The skills most at risk—judgment and decision making, problem understanding and framing, creative thinking, analysis and causal reasoning, and solution generation and evaluation—share a common vulnerability: they survive only through active use. The six strategies above are designed to protect those skills, ensuring that humans remain the originators of questions and judgment. Together, these strategies set the organizational conditions that govern AI use, redesign the daily mechanics of work, and ensure that the tools, rituals, and incentives within the environment itself actively build human capability.

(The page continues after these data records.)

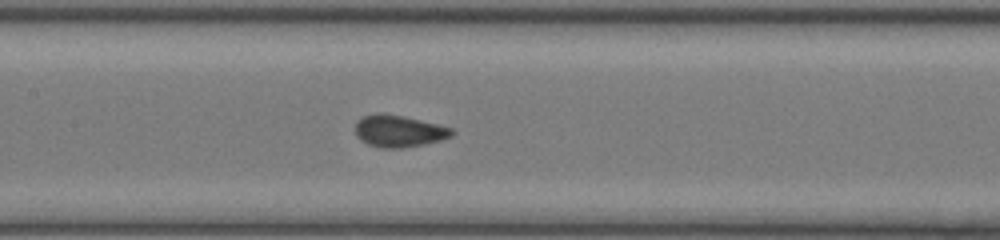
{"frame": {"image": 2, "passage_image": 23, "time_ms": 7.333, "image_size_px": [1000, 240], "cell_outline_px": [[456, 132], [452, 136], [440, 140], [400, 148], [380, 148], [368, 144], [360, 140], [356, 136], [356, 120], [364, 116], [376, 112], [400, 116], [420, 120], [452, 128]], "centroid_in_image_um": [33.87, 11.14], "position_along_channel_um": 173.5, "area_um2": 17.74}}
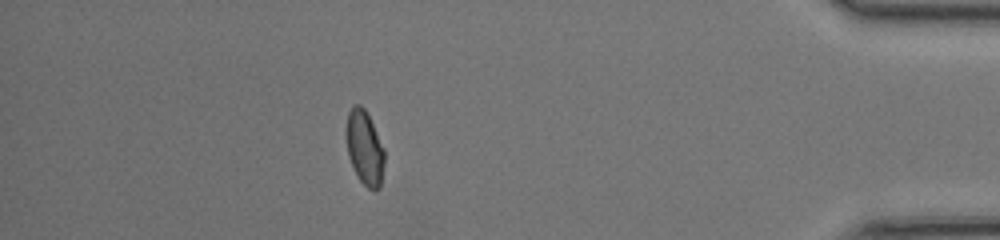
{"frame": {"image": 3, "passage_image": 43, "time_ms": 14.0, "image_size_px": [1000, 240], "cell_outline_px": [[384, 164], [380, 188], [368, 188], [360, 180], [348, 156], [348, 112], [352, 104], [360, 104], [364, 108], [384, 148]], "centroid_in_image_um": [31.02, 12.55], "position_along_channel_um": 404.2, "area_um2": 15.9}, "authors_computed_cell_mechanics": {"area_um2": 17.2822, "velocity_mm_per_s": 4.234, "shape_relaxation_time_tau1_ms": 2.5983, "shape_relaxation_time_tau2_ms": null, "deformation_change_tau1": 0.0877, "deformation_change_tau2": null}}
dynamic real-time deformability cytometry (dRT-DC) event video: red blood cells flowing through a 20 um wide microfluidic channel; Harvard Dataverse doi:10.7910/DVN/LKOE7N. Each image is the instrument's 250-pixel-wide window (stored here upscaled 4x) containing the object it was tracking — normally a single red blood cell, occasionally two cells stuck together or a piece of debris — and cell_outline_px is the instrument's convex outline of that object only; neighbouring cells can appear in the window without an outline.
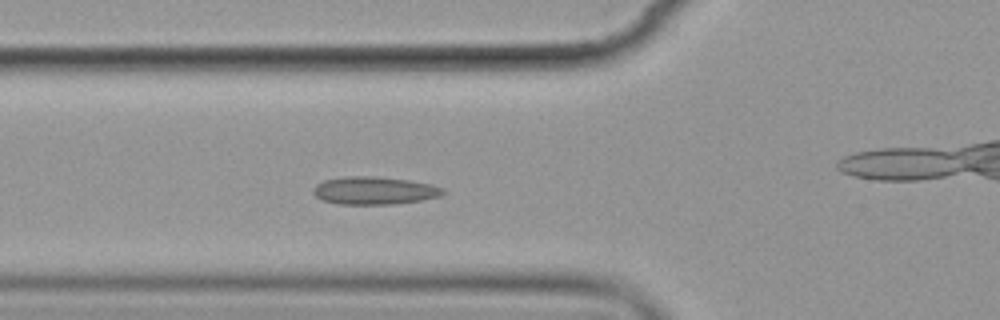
{"species": "common noctule bat (a hibernating species)", "species_latin": "Nyctalus noctula", "temperature_condition": "cold", "stored_images_in_passage": 6, "camera_frame_rate_fps": 3000, "um_per_image_px": 0.085, "animal": {"sex": "female", "body_mass_g": 19.9}, "frame": {"image": 1, "passage_image": 5, "time_ms": 4.667, "image_size_px": [1000, 320], "cell_outline_px": [[444, 192], [440, 196], [420, 200], [396, 204], [340, 204], [324, 200], [316, 196], [312, 192], [312, 188], [316, 184], [324, 180], [348, 176], [376, 176], [408, 180], [428, 184], [444, 188]], "centroid_in_image_um": [31.79, 16.19], "position_along_channel_um": 94.0, "area_um2": 20.87}}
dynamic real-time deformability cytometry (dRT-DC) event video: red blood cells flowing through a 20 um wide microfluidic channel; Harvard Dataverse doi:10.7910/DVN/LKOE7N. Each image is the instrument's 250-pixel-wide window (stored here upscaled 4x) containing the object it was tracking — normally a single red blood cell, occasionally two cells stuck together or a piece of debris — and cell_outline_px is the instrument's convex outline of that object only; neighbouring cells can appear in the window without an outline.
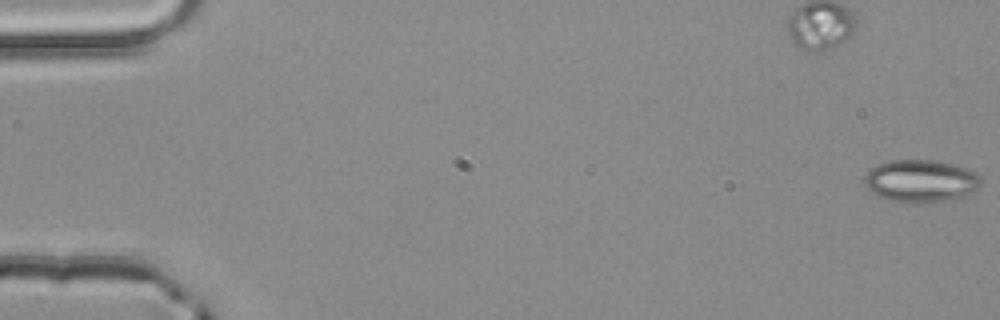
{"species": "common noctule bat (a hibernating species)", "species_latin": "Nyctalus noctula", "temperature_condition": "room temperature", "stored_images_in_passage": 4, "camera_frame_rate_fps": 3000, "um_per_image_px": 0.085, "animal": {"sex": "male", "body_mass_g": 20.4}, "frame": {"image": 1, "passage_image": 1, "time_ms": 0.0, "image_size_px": [1000, 320], "cell_outline_px": [[980, 184], [972, 192], [960, 196], [944, 200], [916, 204], [892, 200], [876, 196], [864, 184], [864, 176], [876, 164], [888, 160], [936, 160], [952, 164], [976, 172], [980, 176]], "centroid_in_image_um": [78.21, 15.37], "position_along_channel_um": 6.8, "area_um2": 28.67}}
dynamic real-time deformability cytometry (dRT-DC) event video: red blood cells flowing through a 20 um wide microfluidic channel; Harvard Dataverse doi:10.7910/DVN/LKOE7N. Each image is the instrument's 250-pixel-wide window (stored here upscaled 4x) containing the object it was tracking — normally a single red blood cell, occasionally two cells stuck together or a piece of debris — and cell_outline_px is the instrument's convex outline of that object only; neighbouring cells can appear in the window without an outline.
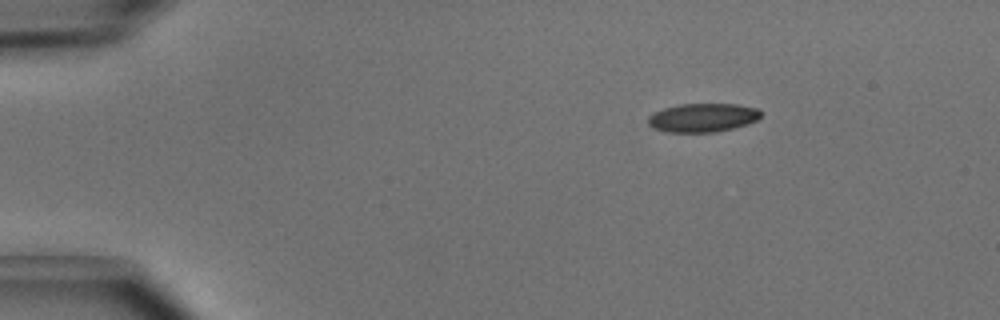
{"species": "common noctule bat (a hibernating species)", "species_latin": "Nyctalus noctula", "temperature_condition": "cold", "stored_images_in_passage": 43, "camera_frame_rate_fps": 3000, "um_per_image_px": 0.085, "animal": {"sex": "male", "body_mass_g": 15.6}, "frame": {"image": 1, "passage_image": 1, "time_ms": 0.0, "image_size_px": [1000, 320], "cell_outline_px": [[760, 116], [756, 120], [732, 128], [716, 132], [664, 132], [648, 124], [648, 116], [652, 112], [664, 108], [680, 104], [736, 104], [756, 108], [760, 112]], "centroid_in_image_um": [59.67, 10.0], "position_along_channel_um": 25.3, "area_um2": 18.67}}
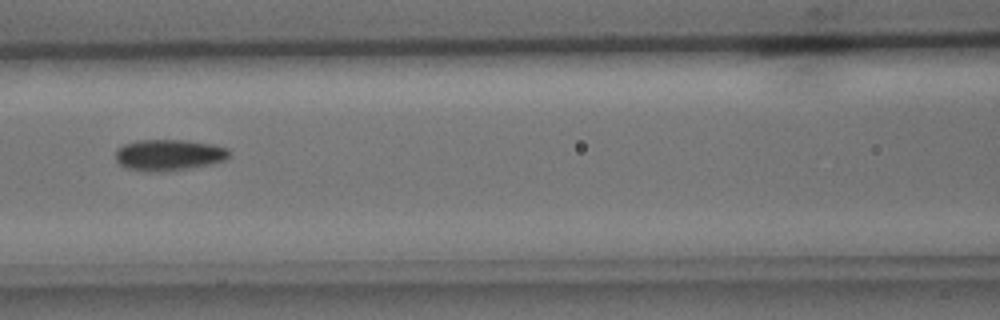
{"frame": {"image": 2, "passage_image": 16, "time_ms": 5.0, "image_size_px": [1000, 320], "cell_outline_px": [[232, 152], [224, 160], [212, 164], [160, 172], [152, 172], [128, 168], [120, 164], [116, 160], [116, 152], [124, 144], [136, 140], [188, 140], [216, 144], [228, 148]], "centroid_in_image_um": [14.4, 13.15], "position_along_channel_um": 152.2, "area_um2": 20.69}}
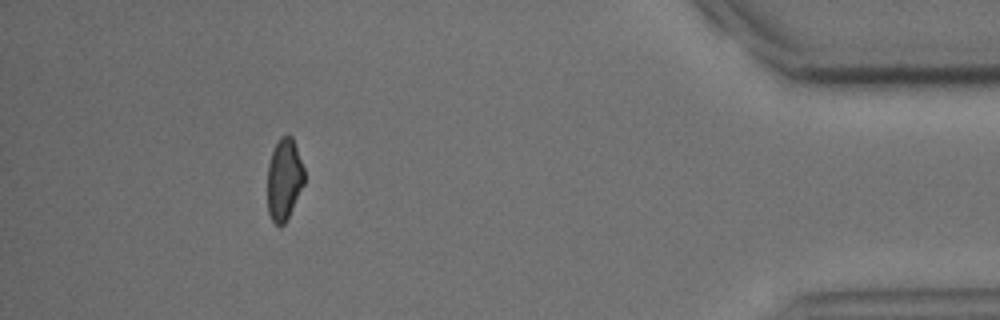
{"frame": {"image": 3, "passage_image": 39, "time_ms": 12.667, "image_size_px": [1000, 320], "cell_outline_px": [[304, 184], [284, 224], [276, 224], [272, 220], [268, 212], [268, 164], [272, 152], [280, 136], [288, 132], [292, 136], [304, 168]], "centroid_in_image_um": [24.15, 15.19], "position_along_channel_um": 411.0, "area_um2": 17.4}, "authors_computed_cell_mechanics": {"area_um2": 19.7676, "velocity_mm_per_s": 4.0353, "shape_relaxation_time_tau1_ms": 2.8802, "shape_relaxation_time_tau2_ms": null, "deformation_change_tau1": 0.0883, "deformation_change_tau2": null}}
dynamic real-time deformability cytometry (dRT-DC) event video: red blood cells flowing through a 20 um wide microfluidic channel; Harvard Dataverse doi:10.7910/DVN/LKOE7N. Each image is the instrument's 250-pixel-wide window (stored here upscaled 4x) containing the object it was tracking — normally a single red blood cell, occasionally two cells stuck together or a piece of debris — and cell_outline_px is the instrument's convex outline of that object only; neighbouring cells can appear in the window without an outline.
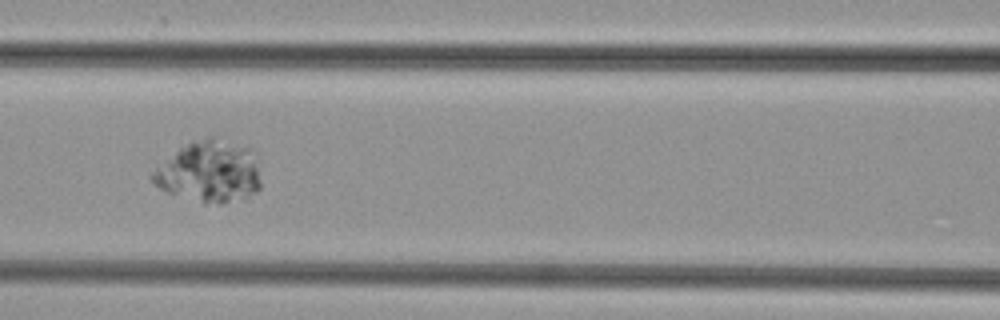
{"species": "common noctule bat (a hibernating species)", "species_latin": "Nyctalus noctula", "temperature_condition": "cold", "stored_images_in_passage": 49, "camera_frame_rate_fps": 3000, "um_per_image_px": 0.085, "animal": {"sex": "female", "body_mass_g": 29.2, "forearm_length_mm": 56.3}, "frame": {"image": 1, "passage_image": 22, "time_ms": 7.0, "image_size_px": [1000, 320], "cell_outline_px": [[260, 188], [256, 192], [244, 200], [220, 204], [204, 204], [168, 192], [152, 184], [148, 176], [156, 168], [180, 148], [192, 140], [208, 136], [216, 136], [252, 148], [256, 160], [260, 180]], "centroid_in_image_um": [17.82, 14.6], "position_along_channel_um": 148.8, "area_um2": 39.59}}
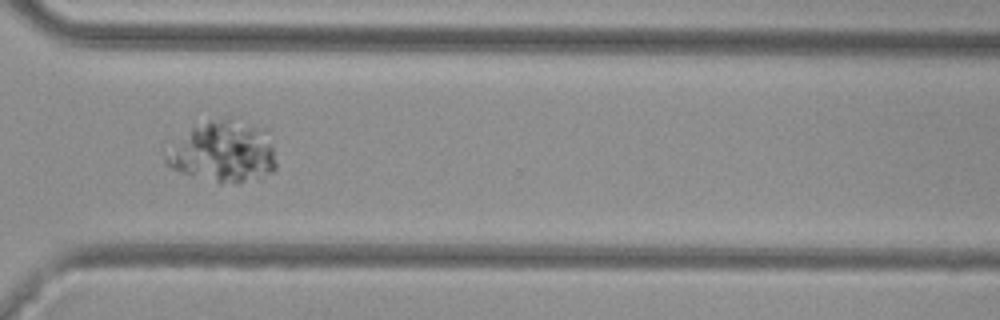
{"frame": {"image": 2, "passage_image": 37, "time_ms": 12.0, "image_size_px": [1000, 320], "cell_outline_px": [[276, 168], [272, 172], [260, 180], [240, 184], [220, 184], [188, 176], [172, 168], [164, 160], [164, 156], [192, 128], [208, 120], [228, 116], [232, 116], [264, 128], [272, 148], [276, 164]], "centroid_in_image_um": [19.04, 12.94], "position_along_channel_um": 351.6, "area_um2": 39.88}}
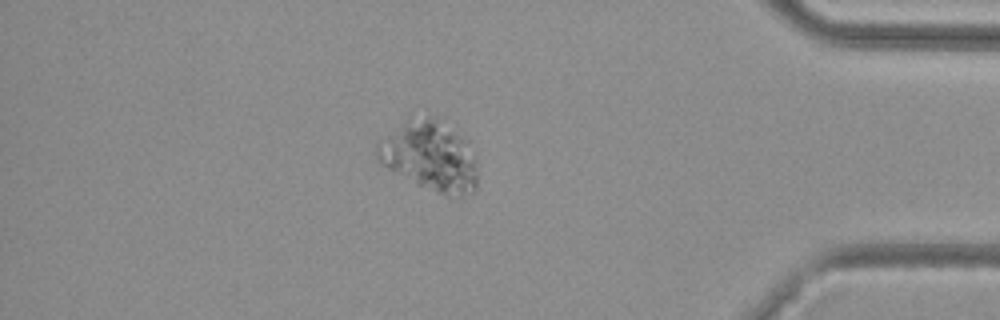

But the response cannot stop at protecting the skills most at risk. Leaders should also invest deliberately in relatively protected skills, such as empathy and active listening; curiosity and lifelong learning; motivation and self-awareness; resilience, flexibility, and agility; and leadership and social influence. These skills are not merely durable. They are the organizational immune system through which the most vulnerable capabilities are sustained.

Human skills are not a fixed endowment. They are a renewable asset that atrophies without use and grows with deliberate practice. Leaders who recognize this and act on it now will find that managing distributed de-skilling is not just a risk mitigation exercise, but a source of sustained competitive advantage.